**Directive**
Pick out each line in the items below that contains the word "kvalifikatsioon" and copy it. Case counts.

** Opening Recorded data block **

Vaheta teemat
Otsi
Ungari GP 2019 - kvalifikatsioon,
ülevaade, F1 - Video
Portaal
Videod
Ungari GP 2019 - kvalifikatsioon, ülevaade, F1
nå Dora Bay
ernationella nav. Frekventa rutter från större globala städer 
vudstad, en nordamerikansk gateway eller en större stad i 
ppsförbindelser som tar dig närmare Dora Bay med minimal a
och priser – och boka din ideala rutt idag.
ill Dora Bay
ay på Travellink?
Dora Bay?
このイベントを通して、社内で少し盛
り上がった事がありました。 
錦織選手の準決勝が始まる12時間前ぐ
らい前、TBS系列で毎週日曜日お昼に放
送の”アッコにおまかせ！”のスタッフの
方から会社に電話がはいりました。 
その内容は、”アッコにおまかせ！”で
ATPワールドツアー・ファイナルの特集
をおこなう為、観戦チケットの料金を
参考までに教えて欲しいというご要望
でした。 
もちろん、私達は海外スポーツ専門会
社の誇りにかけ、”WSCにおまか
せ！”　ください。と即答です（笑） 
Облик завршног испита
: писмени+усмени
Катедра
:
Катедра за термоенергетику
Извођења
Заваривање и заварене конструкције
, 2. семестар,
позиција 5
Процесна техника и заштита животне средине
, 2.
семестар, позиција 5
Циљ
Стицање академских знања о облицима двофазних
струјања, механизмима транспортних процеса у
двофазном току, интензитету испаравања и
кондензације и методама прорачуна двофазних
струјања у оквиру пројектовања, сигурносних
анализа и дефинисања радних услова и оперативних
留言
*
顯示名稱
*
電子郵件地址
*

** Closing Recorded data block **

**Answer to this task**
Ungari GP 2019 - kvalifikatsioon,
Ungari GP 2019 - kvalifikatsioon, ülevaade, F1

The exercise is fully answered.